━━ TEXT PASSAGE ━━

[ETF Pulse appears Mondays and Thursdays. Drew Voros is Editor-in-Chief of ETF.com.]
When blockchain ETFs first launched three years ago, the SEC took a rather odd stance in allowing blockchain ETF approval: Watch your words, or else.
The "Regulator of Words and U.S. Financial Markets" would not allow issuers to use “blockchain” in the names of the ETFs that launched and in subsequent ones that followed.
So, we ended up with the SEC Tower Of Babel labeling of blockchain ETF and as such:
- Amplify Transformational Data Sharing ETF (BLOK)
- Siren Nasdaq NexGen Economy ETF (BLCN)
- First Trust Indxx Innovative Transaction & Process ETF (LEGR)
It’s really like something out of the classic novel of confusion, “Catch-22,” that the SEC would allow “blockchain” ETFs as long as they didn’t clearly state that in their names.
"Major Major never sees anyone in his office while he's in his office," —Joseph Heller, “Catch-22”
But fast-forward to last month and, lo and behold, the latest ETF launch: The Global X Blockchain ETF (BKCH), with the forbidden fruit of “blockchain” in the name. How did Global X do that?
Change Of Heart & Wording
The SEC recently did away with its silly word rule and did inform issuers who had been denied the usage of “blockchain” to go ahead and change their funds’ names if they wanted.
I’m told that making that happen would cost issuers around $30,000 minimum, plus all the marketing material that needed changing, to say nothing of investors being left confused.
The "Regulator Of ETF Words" had disallowed the use of the word three years ago, but SEC “Catch-22” was and is alive and well. Now it's OK. Got it?
“[They] agreed that it was neither possible nor necessary to educate people who never questioned anything,” — Heller, “Catch-22”
But when it comes to ESG—the hottest ETF marketing ploy since smart beta ETFs crept into the lexicon—anything goes. The damage is that the liberal use of “ESG” in ETF names is a disservice to ESG ETFs that are true to the calling.
There seems to be no standard for the SEC blessing for an ETF to be truly "ESG."
Buying Carbon Offset Is Not ESG
The most egregious use of the ESG label comes from funds that either invest in companies that buy carbon offsets to repair the damage they have done to earth or are playing the carbon credit market.
Carbon credits and offsets do not make a company or an ETF “ESG.” Buying offsets or playing the carbon credit is simply capitalizing on the idea that you can buy your way out of the damage you do to the earth, like buying your way out of the Civil War draft.
And when it comes to companies mining profits from fossil fuels, the tale grows darker. The vast majority of equity ESG ETFs as of last year—83%—has some exposure to fossil fuel users and producers, even if those funds have carbon-emissions-related screens in place.
For example, the $21.6 billion iShares ESG Aware MSCI USA ETF (ESGU), which is the largest ESG ETF, also invests the most dollars in dirty energy, investing just less than 10% of its net assets in the stocks of fossil fuel companies.
Exxon, Chevron and Halliburton, etc., are all represented throughout the ESG space, which has to come as a surprise to many investors.

━━━

### TASK STATEMENT
In the article on blockchain and ESG ETFs, what percentage of equity ESG ETFs had some exposure to fossil fuel users and producers as of last year?

━━ STORED RECORDS ━━

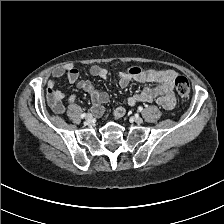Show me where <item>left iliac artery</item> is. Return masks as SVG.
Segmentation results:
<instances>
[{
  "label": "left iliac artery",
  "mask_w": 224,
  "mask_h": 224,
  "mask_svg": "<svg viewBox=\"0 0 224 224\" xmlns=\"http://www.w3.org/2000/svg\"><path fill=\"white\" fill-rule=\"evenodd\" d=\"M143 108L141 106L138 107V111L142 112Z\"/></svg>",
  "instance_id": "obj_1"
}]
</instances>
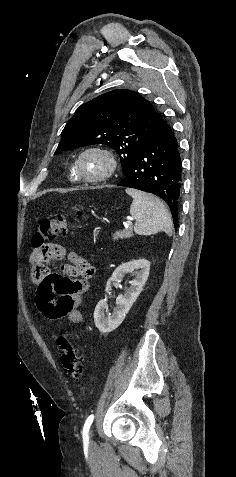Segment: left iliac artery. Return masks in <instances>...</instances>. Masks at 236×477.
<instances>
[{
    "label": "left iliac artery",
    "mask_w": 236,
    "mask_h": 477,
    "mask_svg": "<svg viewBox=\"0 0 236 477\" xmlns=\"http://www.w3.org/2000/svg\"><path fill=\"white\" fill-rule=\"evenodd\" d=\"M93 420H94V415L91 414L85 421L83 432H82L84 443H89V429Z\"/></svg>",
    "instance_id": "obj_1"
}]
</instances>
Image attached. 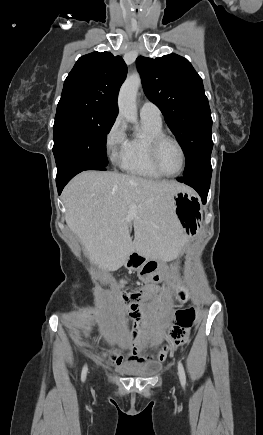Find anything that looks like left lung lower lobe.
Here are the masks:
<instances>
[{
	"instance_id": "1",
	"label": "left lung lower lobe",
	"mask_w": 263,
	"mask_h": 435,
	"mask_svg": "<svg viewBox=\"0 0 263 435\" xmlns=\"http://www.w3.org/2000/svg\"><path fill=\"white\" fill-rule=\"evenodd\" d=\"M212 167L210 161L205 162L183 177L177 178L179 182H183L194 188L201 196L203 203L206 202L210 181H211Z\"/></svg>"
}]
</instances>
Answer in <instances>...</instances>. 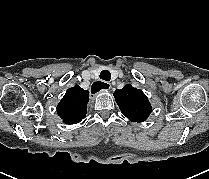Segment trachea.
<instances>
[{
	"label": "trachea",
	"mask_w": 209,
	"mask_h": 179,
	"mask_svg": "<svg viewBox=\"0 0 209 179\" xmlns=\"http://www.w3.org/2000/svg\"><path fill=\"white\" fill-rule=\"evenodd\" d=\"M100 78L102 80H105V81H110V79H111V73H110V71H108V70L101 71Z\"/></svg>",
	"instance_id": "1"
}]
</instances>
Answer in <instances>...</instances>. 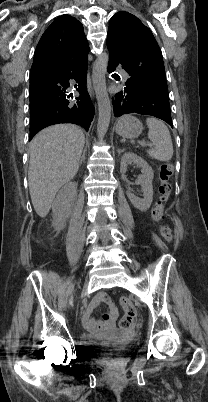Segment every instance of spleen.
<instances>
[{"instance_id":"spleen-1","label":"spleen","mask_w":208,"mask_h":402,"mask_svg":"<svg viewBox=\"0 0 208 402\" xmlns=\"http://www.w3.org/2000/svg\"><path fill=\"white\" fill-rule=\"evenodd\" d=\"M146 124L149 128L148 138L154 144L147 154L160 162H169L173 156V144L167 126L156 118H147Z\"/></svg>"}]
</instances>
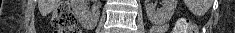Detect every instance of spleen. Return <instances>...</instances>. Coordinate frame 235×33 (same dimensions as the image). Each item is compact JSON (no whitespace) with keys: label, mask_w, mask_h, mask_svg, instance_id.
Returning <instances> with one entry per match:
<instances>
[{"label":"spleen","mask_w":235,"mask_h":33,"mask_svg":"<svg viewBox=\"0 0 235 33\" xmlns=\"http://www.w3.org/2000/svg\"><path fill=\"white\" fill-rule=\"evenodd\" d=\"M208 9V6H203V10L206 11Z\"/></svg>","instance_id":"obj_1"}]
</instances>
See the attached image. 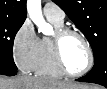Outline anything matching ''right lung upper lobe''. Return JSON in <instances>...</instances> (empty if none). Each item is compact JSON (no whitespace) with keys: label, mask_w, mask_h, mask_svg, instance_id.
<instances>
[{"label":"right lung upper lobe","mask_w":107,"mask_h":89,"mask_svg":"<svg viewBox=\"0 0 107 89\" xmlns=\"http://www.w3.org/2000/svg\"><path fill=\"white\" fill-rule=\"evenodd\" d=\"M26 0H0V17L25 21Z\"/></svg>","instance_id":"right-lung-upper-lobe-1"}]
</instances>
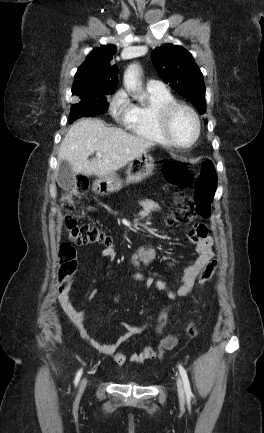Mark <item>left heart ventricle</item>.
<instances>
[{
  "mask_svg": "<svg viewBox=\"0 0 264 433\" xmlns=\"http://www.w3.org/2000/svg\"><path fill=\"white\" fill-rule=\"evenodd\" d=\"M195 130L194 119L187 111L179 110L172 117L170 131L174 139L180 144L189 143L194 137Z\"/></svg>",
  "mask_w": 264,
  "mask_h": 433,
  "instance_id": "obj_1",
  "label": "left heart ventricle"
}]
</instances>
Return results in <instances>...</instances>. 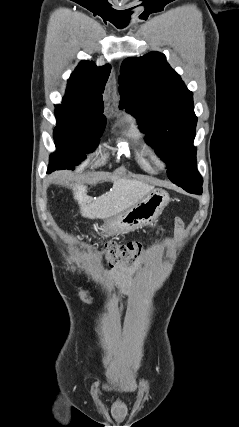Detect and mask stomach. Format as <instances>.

━━━
━━ STORED RECORDS ━━

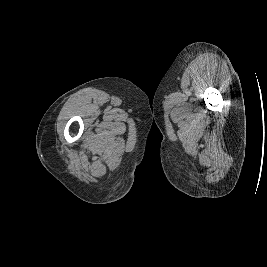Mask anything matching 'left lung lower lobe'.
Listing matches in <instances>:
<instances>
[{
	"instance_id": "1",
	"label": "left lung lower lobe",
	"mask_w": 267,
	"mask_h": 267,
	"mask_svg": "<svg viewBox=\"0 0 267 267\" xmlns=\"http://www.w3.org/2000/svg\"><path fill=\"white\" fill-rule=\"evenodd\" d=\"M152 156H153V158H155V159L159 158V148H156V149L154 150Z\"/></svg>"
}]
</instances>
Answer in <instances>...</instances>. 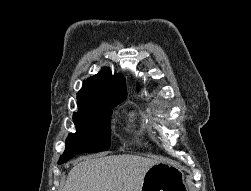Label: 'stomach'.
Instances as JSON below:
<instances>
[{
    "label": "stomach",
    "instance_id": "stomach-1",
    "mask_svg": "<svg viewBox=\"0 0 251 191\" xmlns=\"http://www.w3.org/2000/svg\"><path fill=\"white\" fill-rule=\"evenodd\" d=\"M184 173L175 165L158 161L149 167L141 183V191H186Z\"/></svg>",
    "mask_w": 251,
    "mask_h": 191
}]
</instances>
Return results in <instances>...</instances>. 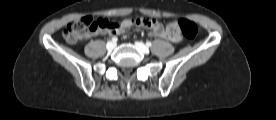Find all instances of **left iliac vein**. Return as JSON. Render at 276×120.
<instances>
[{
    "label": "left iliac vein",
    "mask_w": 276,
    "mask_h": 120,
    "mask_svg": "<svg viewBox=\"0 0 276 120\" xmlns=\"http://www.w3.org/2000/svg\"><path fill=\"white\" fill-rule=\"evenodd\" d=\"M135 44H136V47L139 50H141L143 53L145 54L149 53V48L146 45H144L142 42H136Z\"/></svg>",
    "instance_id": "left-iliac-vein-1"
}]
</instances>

━━━

### TASK RESPONSE
83%